Langostino is a word of Spanish origin commonly applied to various types of crustacean. “Langostino” is the Spanish diminutive of langosta (spiny lobster), which comes from the Latin for locust.

In the United States, it is commonly used in the restaurant trade to refer to the meat of squat lobsters, which are not true lobsters but are more closely related to porcelain and hermit crabs. Also, langostinos are sometimes confused with Norway lobster, also called langoustines. In the US, the Food and Drug Administration allows "langostino" to be used as a market name for three species of squat lobster in the family Galatheidae: Cervimunida johni, Munida gregaria, and Pleuroncodes monodon.

In Spain and Venezuela, it means some species of prawns. In Cuba and other Spanish-speaking Caribbean islands, the name langostino is also used to refer to crayfish, which are freshwater species. In Argentina the name is used to refer to Pleoticus muelleri, a kind of shrimp, while in Chile and Peru it refers to Pleuroncodes monodon, a squat lobster.

== Restaurant labeling controversies ==
In March 2006, Long John Silver's garnered controversy by offering a dish they called "Buttered Lobster Bites" without making it clear in its advertising that these were made from "langostino lobster." The Federal Trade Commission launched an investigation into deceptive advertising practices by the chain, because Food and Drug Administration regulations require that anyone marketing langostino as lobster must place the qualifier "langostino" adjacent to the word "lobster," and Long John Silver's not only failed to do this, but ran a television commercial making use of an American lobster in a manner that the commission concluded was contributing to the misperception that the product was American lobster.

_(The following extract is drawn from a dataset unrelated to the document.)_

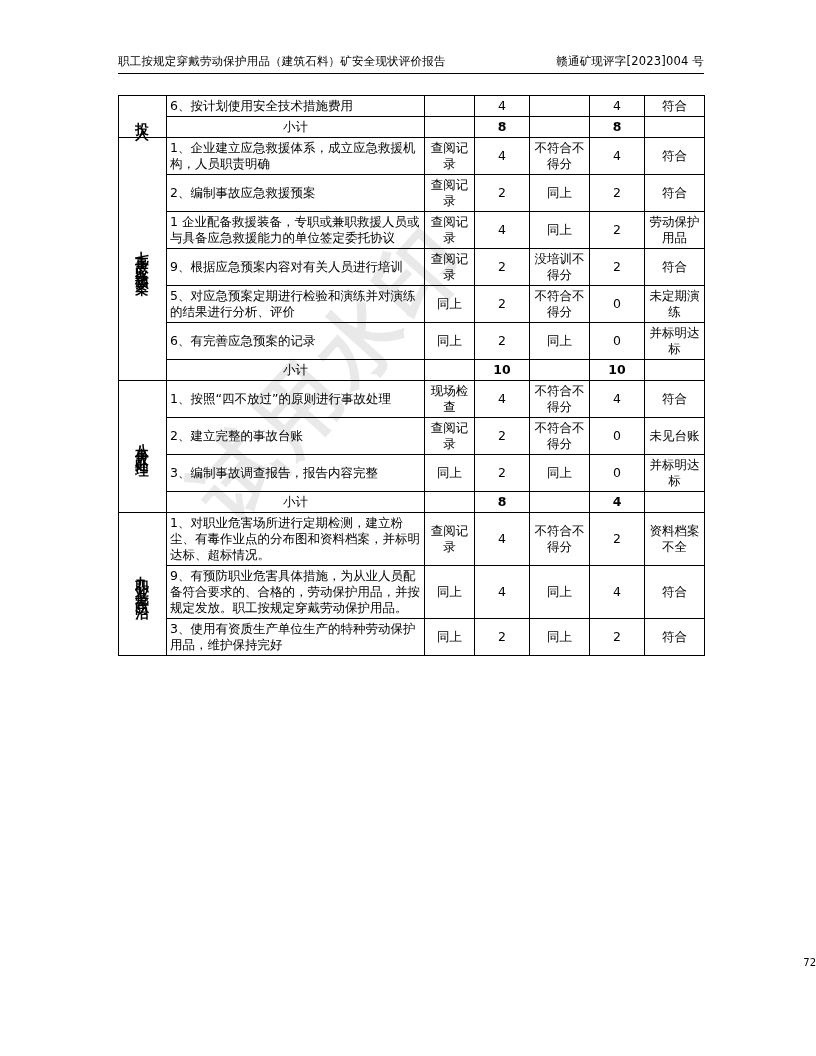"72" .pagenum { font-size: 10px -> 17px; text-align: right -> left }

Upon being contacted by the commission, Long John Silver's promptly terminated the television commercial campaigns, revised its website, and committed both to prominently placing the word "langostino" adjacent to the term "lobster" in all future advertising, and to revising its existing in-store materials accordingly within eight weeks, and on June 24, 2009, the commission wrote to the chain to inform them that they had no intention of taking further action at that time.

Rubio's Restaurants, Inc., settled a 2006 class-action lawsuit for selling "lobster burritos" and "lobster tacos" that were in fact made with squat lobster. The company agreed to change the name to "langostino lobster".

In February 2016, Red Lobster was revealed to have been using a mix of lobster and less-expensive langostino for its lobster bisque.

A 2016 study of American restaurants tested the “lobster” served and found that many were in fact langostino or seafood that were not spiny lobsters.